I have two autographed by Roger Zelazny: _Here There Be Dragons_ and _Way Up High_. They are children's books in a boxed set, #223 in a limited edition of 1000. While I don't read them regularly as I do most of his other works (they are young children's picture books), I value them greatly as he is my favorite author, and unfortunately was taken from us at much too young an age in 1995.


----------



## Sporadic (May 1, 2009)

Mr. Shivers by Robert Jackson Bennett - He's a goon (SomethingAwful) and was giving away ARCs of his first book to the first five people who wanted one. He signed it before sending it to me.

Have A Nice Day: A Tale of Blood and Sweatsocks by Mick Foley - He was signing stuff at a baseball game his kid was batboy at.


----------



## Mike D. aka jmiked (Oct 28, 2008)

I have several books autographed by Roger Zelazny. I think I have all the Mongo books by George Chesbro with his sig, and most of the early "Nameless" detective series by Bill Pronzini.

I also have all of J. Michael Straczynski's fiction signed by him.

And a few other odds and ends, such as Natural History of Nonsense by Bergen Evans, a Pratchett or two, some McGarrity, a Grafton, an Earl Emerson, a copy of _White Night_ by Butcher, and one of my favorites: _My Man Godfrey_ by Eric Hatch (yes, the one the movie was made from).

Too bad my first edition of Dune isn't signed by the author. 

I have a Gretsch guitar signed by Fred Gretsch himself. That counts for something, too.

Mike


----------



## NogDog (May 1, 2009)

I forgot about this one:



(The author, Scott Mingus, was my roommate in college for three years.  )


----------



## Vegas_Asian (Nov 2, 2008)

I have started to collect autograpics od authors. So far I have gotten:
"Blood Noir" by Laurell k Hamilton
a signed cover flat of Vicki Pettersson's "City of Souls"


----------



## Pushka (Oct 30, 2009)

I have one of the Outlander series of books signed by Diana Gabaldon.  Cant remember which one though!   

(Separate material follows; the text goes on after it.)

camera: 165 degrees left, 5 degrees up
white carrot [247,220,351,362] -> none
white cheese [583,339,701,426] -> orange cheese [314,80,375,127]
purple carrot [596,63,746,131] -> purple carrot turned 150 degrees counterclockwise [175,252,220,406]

My hubby writes (Australian) best sellers in the Business category.  Does that count?  Actually, he is in New York this week negotiating for the US release.  Lucky man.  I should be there too.  Plus they upgraded him from a cosy 'Queen' room to a 2 room suite at the Roosevelt.  Sigh.


----------



## Susan in VA (Apr 3, 2009)

Do signed bookplates count?  I have one signed by Crichton, got it by accident, sort of.  I'm not really an autograph-collecting person, but my cousin in England is, and so when one of his favorites is doing a signing in this area, I try to get one for him.  So I went to Borders for Crichton's signing a number of years ago, but because of the huge number of people, only the first hundred or so got their actual books signed, and the rest were handed a bookplate that he'd done earlier.  The staff was generous with those  --  they handed me two even though I only asked for one.  So one's still here...

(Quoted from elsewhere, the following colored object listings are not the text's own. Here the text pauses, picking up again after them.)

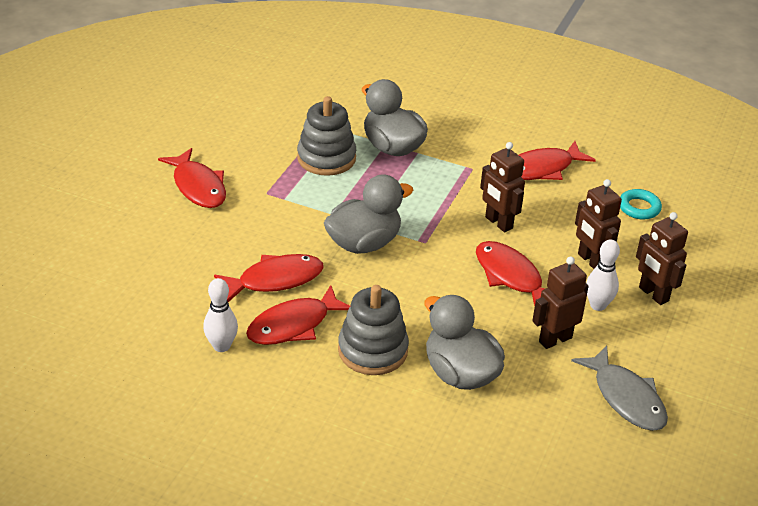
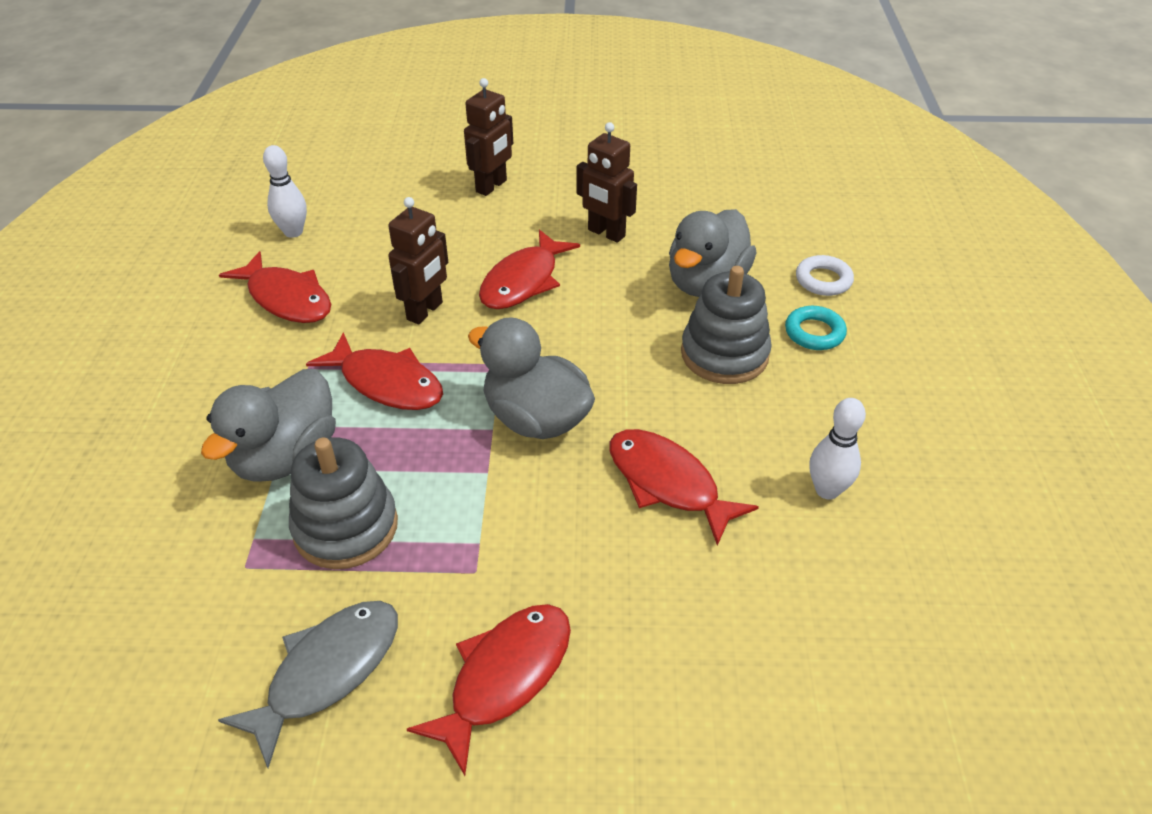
camera: 110 degrees left, 5 degrees up
red fish [246,285,350,345] -> red fish moved to [306,332,443,410]
grey fish [571,346,668,431] -> grey fish moved to [218,601,398,768]
brown robot [575,179,622,269] -> none
white bowling pin [586,240,620,311] -> white bowling pin moved to [263,145,307,238]
turquoise ring [620,189,662,220] -> turquoise ring moved to [785,306,847,350]
none -> white ring [796,255,854,296]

Apart from that, I have several signed by my author grandfather...  a couple on old-fashioned steam locomotives, one tawdry romance novel, and one is on pre-war politics and was actually banned in postwar Germany.

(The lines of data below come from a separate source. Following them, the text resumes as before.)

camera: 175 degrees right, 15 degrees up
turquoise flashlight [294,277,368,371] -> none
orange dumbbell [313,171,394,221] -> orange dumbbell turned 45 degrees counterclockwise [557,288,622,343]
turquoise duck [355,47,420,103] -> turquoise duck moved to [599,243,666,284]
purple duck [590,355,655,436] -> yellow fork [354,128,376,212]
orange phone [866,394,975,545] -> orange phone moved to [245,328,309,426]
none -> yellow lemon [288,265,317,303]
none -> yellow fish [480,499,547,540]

Oh, and a volume of poetry published by a friend and former classmate.  Autographs by people whom I know do mean something to me, just not the ones by authors who are total strangers.


----------



## Britt (Feb 8, 2009)

I have "Tears for Water" by Alicia Keys and "Absolute Trust in the Goodness of the Earth" by Alice Walker both autographed (I didn't get to meet either of them, as both books were presents from my dad the poetry aficionado. As was my Kindle! )


----------



## 1131 (Dec 18, 2008)

I have 3 Pern books signed by Anne McCaffrey: The White Dragon, Moreta and The Masterharper of Pern.  And Dragon's Kin signed by Anne McCaffrey and Todd McCaffrey.  I didn't get to see them sign these.  My brother took them to a con they were at and had them signed for me as a suprise.  He got pictures but he kept them because he knows I will lose them.  Too bad he didn't grab the 1st 2 in the series; not a complaint just a wish.


----------



## LCEvans (Mar 29, 2009)

I have The Edge signed by Dick Francis. Also have some books signed by author friends, who aren't famous. Yet.


----------



## ladyvolz (Dec 23, 2008)

I use to collect signed 1sts by my favorite mystery/thriller authors and have a lot of signed books.  

Michael Connelly
Randy Wayne White
T. Jeff Parker
Alex Kava
P.J. Tracy
Boston Teran
John Sandford
Preston & Child
Ridley Pearson
Dennis Lehane
Tess Gerritsen
Earl Emerson
Robert Crais
John Connolly
Nevada Barr
Jan Burke
Baron Birtcher


to name a few.


----------



## telracs (Jul 12, 2009)

Pushka said:


> I have one of the Outlander series of books signed by Diana Gabaldon. Cant remember which one though!
> 
> My hubby writes (Australian) best sellers in the Business category. Does that count? Actually, he is in New York this week negotiating for the US release. Lucky man. I should be there too. Plus they upgraded him from a cosy 'Queen' room to a 2 room suite at the Roosevelt. Sigh.


I wish you had been able to come too! Although it's lousy weather here today.

I have an autographed graphic novel by Brooke McEldowney.  It's his version of Midsummer Night's Dream. The first copy I got had duplicates of some pages and was missing others, so when they sent me a new one, he autographed it! I had waited quite a while for the book to be printed so was really psyched at the autograph.


----------



## Pushka (Oct 30, 2009)

scarlet said:


> I wish you had been able to come too! Although it's lousy weather here today.


So I hear, and today was his day to play tourist too! But if it snows it might be worth it.


----------